Release Date: June 27, 2016

The Federal Aviation Administration (FAA) and the U.S. Department of Transportation (DOT) released final rules for routine commercial use of small unmanned aircraft systems (UAS or “drones”), opening pathways towards fully integrating UAS into the nation’s airspace. The new rule, which takes effect in late August, offers safety regulations for unmanned aircraft drones weighing less than 55 pounds that are conducting non-hobbyist operations.

The provisions in the rule are designed to minimize risks to other aircraft and people and property on the ground. The regulations require pilots to keep an unmanned aircraft within visual line of sight. Operations are allowed during daylight and during twilight if the drone has anti-collision lights. The new regulations also address height and speed restrictions and other operational limits, such as prohibiting flights over unprotected people on the ground who are not directly participating in the UAS operation.

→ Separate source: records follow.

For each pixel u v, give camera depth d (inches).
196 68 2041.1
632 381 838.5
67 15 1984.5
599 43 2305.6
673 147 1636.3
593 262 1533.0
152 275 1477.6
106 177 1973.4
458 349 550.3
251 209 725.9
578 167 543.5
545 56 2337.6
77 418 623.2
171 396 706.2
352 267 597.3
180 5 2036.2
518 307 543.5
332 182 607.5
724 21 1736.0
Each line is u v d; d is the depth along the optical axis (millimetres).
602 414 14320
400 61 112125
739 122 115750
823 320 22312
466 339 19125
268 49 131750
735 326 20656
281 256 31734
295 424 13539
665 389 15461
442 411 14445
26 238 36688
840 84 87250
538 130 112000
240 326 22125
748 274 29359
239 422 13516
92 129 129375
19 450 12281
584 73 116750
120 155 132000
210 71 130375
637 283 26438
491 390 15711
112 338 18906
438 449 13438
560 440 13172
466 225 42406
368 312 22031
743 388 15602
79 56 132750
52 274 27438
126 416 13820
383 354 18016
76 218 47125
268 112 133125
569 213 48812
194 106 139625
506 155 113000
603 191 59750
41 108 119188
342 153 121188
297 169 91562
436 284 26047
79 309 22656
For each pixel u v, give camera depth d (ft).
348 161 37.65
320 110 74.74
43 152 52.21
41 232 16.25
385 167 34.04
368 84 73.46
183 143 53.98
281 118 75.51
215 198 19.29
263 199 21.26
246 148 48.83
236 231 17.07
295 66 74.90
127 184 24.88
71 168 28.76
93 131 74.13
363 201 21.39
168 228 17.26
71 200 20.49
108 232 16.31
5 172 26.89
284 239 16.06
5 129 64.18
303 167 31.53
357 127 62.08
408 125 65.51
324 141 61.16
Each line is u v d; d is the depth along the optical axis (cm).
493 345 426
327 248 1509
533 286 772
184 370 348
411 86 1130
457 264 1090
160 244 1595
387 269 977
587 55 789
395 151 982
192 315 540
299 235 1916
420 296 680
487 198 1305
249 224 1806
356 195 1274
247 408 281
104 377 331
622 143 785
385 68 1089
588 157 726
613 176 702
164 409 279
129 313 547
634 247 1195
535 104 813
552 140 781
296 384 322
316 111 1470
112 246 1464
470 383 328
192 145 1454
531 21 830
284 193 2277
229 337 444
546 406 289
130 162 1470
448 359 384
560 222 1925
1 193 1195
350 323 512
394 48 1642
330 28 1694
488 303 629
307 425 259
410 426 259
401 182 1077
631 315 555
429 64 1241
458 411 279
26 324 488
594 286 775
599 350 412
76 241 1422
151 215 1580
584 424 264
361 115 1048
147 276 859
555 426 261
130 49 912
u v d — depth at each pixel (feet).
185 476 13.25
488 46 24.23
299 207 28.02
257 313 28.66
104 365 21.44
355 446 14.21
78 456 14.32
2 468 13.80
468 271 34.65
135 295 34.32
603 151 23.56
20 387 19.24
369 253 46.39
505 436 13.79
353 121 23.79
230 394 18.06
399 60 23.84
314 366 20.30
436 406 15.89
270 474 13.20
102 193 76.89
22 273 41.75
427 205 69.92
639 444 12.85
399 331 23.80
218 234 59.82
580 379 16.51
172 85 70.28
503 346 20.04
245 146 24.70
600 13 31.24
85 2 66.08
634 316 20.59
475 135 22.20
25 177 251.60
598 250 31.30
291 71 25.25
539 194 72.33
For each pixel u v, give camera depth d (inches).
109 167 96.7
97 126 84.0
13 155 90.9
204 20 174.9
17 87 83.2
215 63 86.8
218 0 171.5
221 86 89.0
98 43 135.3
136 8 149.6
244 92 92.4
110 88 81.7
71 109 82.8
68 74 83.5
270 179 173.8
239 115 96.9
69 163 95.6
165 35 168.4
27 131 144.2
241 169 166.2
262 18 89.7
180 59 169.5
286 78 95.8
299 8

“With this new rule, we are taking a careful and deliberate approach that balances the need to deploy this new technology with the FAA’s mission to protect public safety,” said FAA Administrator Michael Huerta. “But this is just our first step. We’re already working on additional rules that will expand the range of operations.” Under the final rule, the person actually flying a drone must be at least 16 years old and have a remote pilot certificate with a small UAS rating, or be directly supervised by someone with such a certificate. To qualify for a remote pilot certificate, an individual must either pass an initial aeronautical knowledge test at an FAA-approved knowledge testing center or have an existing non-student Part 61 pilot certificate. If qualifying under the latter provision, a pilot must have completed a flight review in the previous 24 months and must take a UAS online training course provided by the FAA. The TSA will conduct a security background check of all remote pilot applications prior to issuance of a certificate.

The remote pilot is required to perform a preflight visual and operational check of the small UAS to ensure that safety-pertinent systems are functioning property. This includes checking the communications link between the control station and the UAS. Although the new rule does not specifically deal with privacy issues in the use of drones, and the FAA does not regulate how UAS gather data on people or property, the FAA is acting to address privacy considerations in this area. The FAA strongly encourages all UAS pilots to check local and state laws before gathering information through remote sensing technology or photography.

If acting as pilot in command, the pilot has to comply with several other provisions of the rule:

As part of a privacy education campaign, the agency will provide all drone users with recommended privacy guidelines as part of the UAS registration process and through the FAA’s B4UFly mobile app. The FAA also will educate all commercial drone pilots on privacy during their pilot certification process and will issue new guidance to local and state governments on drone privacy issues. The FAA’s effort builds on the privacy “best practices” published last month by the National Telecommunications and Information Administration as a result of a year-long outreach initiative with privacy advocates and industry.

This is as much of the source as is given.